As I get older it becomes more apparent that there are rarely moments of true success. Success comes in small incremental moments, which often pass by uncelebrated. I do try to write down small successes at the very least, but I mostly do not remember to do so. This week I hit the deadline I wrote about last week. I have no idea of the project is a success, but I have finished everything I can do to make it succeed and it was hard work.
My family took me out to dinner to celebrate the deadline being met and all the hard work I have put in. Not celebrating the success of my piece of work – it may still fail, it is dependent on others now, not me. In the same way as an exam result depends on the grade boundaries as much as the effort you put in, or a job interview depends on who else is being interviewed and what the employer wants, as much as my performance. All of these things require lots of preparation, effort and a good amount of stress. Yet we often only celebrate if all the other elements come together and we have a visible sign of success – a new job, the top grade etc.
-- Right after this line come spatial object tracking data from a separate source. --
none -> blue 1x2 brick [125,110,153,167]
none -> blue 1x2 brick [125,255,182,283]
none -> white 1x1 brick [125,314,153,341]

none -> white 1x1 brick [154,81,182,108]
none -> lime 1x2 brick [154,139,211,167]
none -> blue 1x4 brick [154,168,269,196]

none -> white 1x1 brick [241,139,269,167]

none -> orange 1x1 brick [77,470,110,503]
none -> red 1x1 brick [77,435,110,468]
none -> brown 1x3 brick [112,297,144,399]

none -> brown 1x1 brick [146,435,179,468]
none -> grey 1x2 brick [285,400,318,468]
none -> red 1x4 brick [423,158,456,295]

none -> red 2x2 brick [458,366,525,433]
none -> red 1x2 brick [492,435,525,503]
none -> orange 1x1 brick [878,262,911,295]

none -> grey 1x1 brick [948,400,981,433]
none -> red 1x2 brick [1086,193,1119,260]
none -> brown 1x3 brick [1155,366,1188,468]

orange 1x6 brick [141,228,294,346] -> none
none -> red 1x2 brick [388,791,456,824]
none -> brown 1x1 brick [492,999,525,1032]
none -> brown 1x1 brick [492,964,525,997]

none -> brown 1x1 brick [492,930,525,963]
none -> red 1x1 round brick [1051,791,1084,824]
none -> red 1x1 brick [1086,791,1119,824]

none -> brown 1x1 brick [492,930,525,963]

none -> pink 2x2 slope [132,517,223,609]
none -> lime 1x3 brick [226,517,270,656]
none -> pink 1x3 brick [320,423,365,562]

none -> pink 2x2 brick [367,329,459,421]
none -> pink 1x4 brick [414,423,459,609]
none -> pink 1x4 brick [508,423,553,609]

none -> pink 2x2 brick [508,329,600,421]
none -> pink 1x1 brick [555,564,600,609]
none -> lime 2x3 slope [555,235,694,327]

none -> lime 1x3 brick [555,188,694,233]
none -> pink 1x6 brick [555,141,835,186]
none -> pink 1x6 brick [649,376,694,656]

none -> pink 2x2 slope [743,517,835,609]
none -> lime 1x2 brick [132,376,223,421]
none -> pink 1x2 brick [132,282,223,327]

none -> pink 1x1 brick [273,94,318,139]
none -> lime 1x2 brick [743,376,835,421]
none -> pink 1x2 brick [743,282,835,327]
My lovely family decided not to wait for the others to decide on my success and instead took me out for fizz and pizza to mark the end of a stressful time and welcome me back into a calmer phase of life. I am so grateful they organised it and held me to it. Left to my own devices I would have slunk to a sofa and an evening of non-stop TV. But their kindness and cleverness truly did mark an end to the stress and yesterday felt like a new start and I felt fresher and more enthusiastic than I would have thought possible at the end of Tuesday. I am giving lots of gold stars and loads of gratitude to the family team for pizza and fizz and a great evening out.